The lack of indication as to what Level it is designed for, is not the only issue with The Toxic Wood. The other is the hexcrawl map used in the scenario. It is an attractive piece that uses a lot of icon-like pieces of art to fill its hexes, The majority of the symbols or icons used are all very similar, which has two important consequences. The first is that the icons used for specific locations do not stand out, and the second is that it is difficult to track the progress of the Player Characters across the map.

Then there is the fact that hexcrawl are of The Toxic Wood is too large for ease of play. It has an area of fifteen by twenty hexes, but there
is no scale to the map. The only hint the Game Master is given is that in a single day, the Player Characters can either explore a single hex or they can travel across a total of three. (That said, there are a lot of hexes where nothing much will happen except the occasional random encounter.) It will take a minimum of three days’ travel to get to Mugwort from the edge of the map and then the other locations on the map are a similar distance away from the village. So play is going consist of a lot of dice rolls for encounters in the poisoned forest and the Player Characters scavenging for fuel to power the air-generating orb they need to maintain in order to survive. This is only going to worse if the Player Characters get lost. Resource management is a part of the play of The Toxic Wood, but the size of its play area means that the scenario over emphasises it. Ultimately, v could have been smaller without any loss of play and a smaller size would have made it easier to slot into a Game Master’s own campaign.

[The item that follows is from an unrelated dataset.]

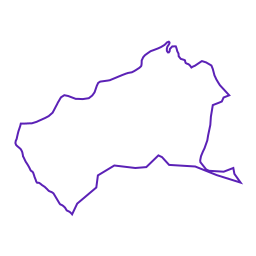 Rehaid Albirdi, Southern Darfur, Sudan (Natural Earth projection)
{"feature_id": "16777658B32181362177213", "entity_name": "Rehaid Albirdi", "entity_type": "district", "adm_level": 2, "iso_a3": "SDN", "parent_name": "Sudan", "parent_adm1": "Southern Darfur", "projection": "natural_earth1", "projection_center": [23.455, 11.002], "detail": "fine", "context": "isolated", "style": "outline", "palette": "violet", "viewbox_px": 256, "rotation_deg": 0, "n_neighbors": 0, "source": "geoboundaries", "source_scale": "gbopen_adm2", "svg_char_len": 2598}
<svg xmlns="http://www.w3.org/2000/svg" viewBox="0 0 256 256"><path d="M201.4,61.4L194.8,65.8L193.3,66.4L191.4,67.5L190.0,65.5L188.5,64.2L187.0,63.7L185.7,63.0L185.2,61.7L185.0,60.4L183.9,59.8L180.8,58.9L178.7,56.3L178.5,53.6L177.3,51.3L176.5,48.3L175.8,46.4L174.9,46.3L173.7,46.4L172.3,46.4L171.3,47.4L169.9,49.0L169.6,51.3L168.8,52.4L167.9,52.4L166.9,50.9L166.8,48.9L167.4,46.6L168.4,45.2L169.4,43.6L169.5,42.4L168.8,41.7L167.0,42.4L165.6,43.9L164.4,45.0L160.9,47.1L157.8,48.5L153.6,50.1L150.8,51.1L150.0,51.6L147.7,53.2L145.9,54.5L145.2,55.0L144.4,55.8L143.6,56.8L143.2,57.2L142.3,59.2L141.7,60.4L141.6,63.9L141.4,65.3L141.2,66.0L140.8,66.5L139.4,67.8L136.0,70.0L134.0,71.2L131.8,72.3L130.6,72.5L127.8,73.0L127.4,73.2L126.3,73.5L122.1,75.1L120.7,75.7L118.7,76.5L114.9,78.1L111.0,79.7L109.9,80.2L107.0,80.7L106.8,80.7L105.4,80.9L100.2,81.6L98.2,82.9L97.1,85.2L96.8,85.8L96.3,87.3L95.5,89.6L94.6,92.2L94.3,92.7L93.7,93.5L92.8,94.8L92.2,95.5L91.9,95.8L88.8,98.2L82.7,99.1L78.6,98.9L75.8,98.9L68.2,96.0L64.3,95.2L61.0,97.3L59.9,99.1L58.9,100.9L58.4,101.7L58.0,102.3L57.0,104.4L56.5,105.3L55.6,107.0L54.2,109.7L52.6,112.7L50.3,114.7L48.7,116.1L44.9,118.1L42.6,119.1L41.8,119.5L38.6,120.9L36.7,121.8L31.9,123.3L27.6,123.4L26.8,123.5L24.2,123.6L21.4,123.6L21.1,123.6L20.8,123.6L20.2,126.1L18.5,131.1L17.9,133.4L17.2,136.4L16.6,139.1L15.8,140.7L15.4,143.0L16.0,144.8L16.8,145.7L17.7,146.5L18.9,147.5L20.6,149.0L21.4,150.3L21.9,151.3L22.3,152.3L22.7,154.3L22.9,155.2L23.0,156.3L23.6,157.3L25.1,160.5L25.8,161.9L26.7,163.2L27.9,165.1L29.2,167.4L30.6,170.3L31.5,171.2L32.4,171.6L33.2,172.8L33.7,174.3L34.2,175.7L34.4,176.6L35.2,178.6L35.7,179.8L36.1,181.2L36.9,182.6L37.5,182.8L38.1,182.7L39.2,182.9L40.0,183.5L40.4,183.7L41.3,184.5L41.9,185.0L42.0,185.1L42.7,185.5L43.1,185.8L43.7,186.2L44.5,186.7L45.3,187.4L46.3,188.4L47.0,189.0L47.6,189.7L48.8,190.9L49.9,191.4L50.5,191.7L51.5,192.0L52.6,192.7L53.5,193.4L59.6,203.6L60.3,204.4L62.0,205.1L63.3,206.0L65.1,207.7L65.1,207.8L65.8,208.9L66.7,210.4L67.7,210.9L69.0,211.5L70.2,212.3L71.8,213.9L72.1,214.3L72.3,213.9L77.2,203.6L96.3,187.5L97.9,175.4L114.3,165.5L135.3,168.0L146.3,167.1L158.4,155.4L162.0,157.1L169.1,164.9L195.2,166.5L216.7,175.1L240.6,182.6L234.4,173.9L233.3,168.0L223.7,171.7L209.1,170.8L206.2,169.5L200.4,162.2L200.2,160.3L201.0,156.2L202.9,151.6L204.5,148.3L207.3,140.4L208.1,135.5L210.3,125.0L210.9,116.6L212.8,105.1L219.0,102.7L221.8,101.5L223.6,97.5L229.2,95.3L219.9,85.2L218.2,82.5L216.3,79.3L215.3,77.1L214.5,75.5L212.8,69.0L211.4,65.5L206.1,62.4L202.6,61.3L201.9,61.1L201.4,61.4Z" fill="none" stroke="#5b21b6" stroke-width="2"/></svg>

Physically, The Toxic Wood is a fairly busy book, but everything is neatly organised and for the most part, easy to use when the Game Master needs it. The artwork is excellent and so is the writing. Although it does have an introduction, it does not explain what is fully going on until a fair way into the scenario.

The Toxic Wood is a fantastically noxious and nasty scenario, a combination of Stephen King’s Under the Dome meets Jeff Vandermeer
’s Annihilation crossed with The Fantasic Voyage and Tron. Which reads like a thoroughly odd mixture, but there is a strand of Science Fiction which underpins the scenario, with the orb that the Player Characters must take with them to breathe being almost like a submersible and the Emergency Bubbles they are given which enable them to operate away from the orb, being like aqualungs, and the twin sisters’ mycelial network a cross between an information network and a surveillance network.

Ultimately, The Toxic Wood may be slightly too odd and slightly too large for some campaigns, with the Game Master needing to work a lot of its details into her own setting to effectively work. If the Game Master can do that, then The Toxic Wood is a poisonously fantastic scenario.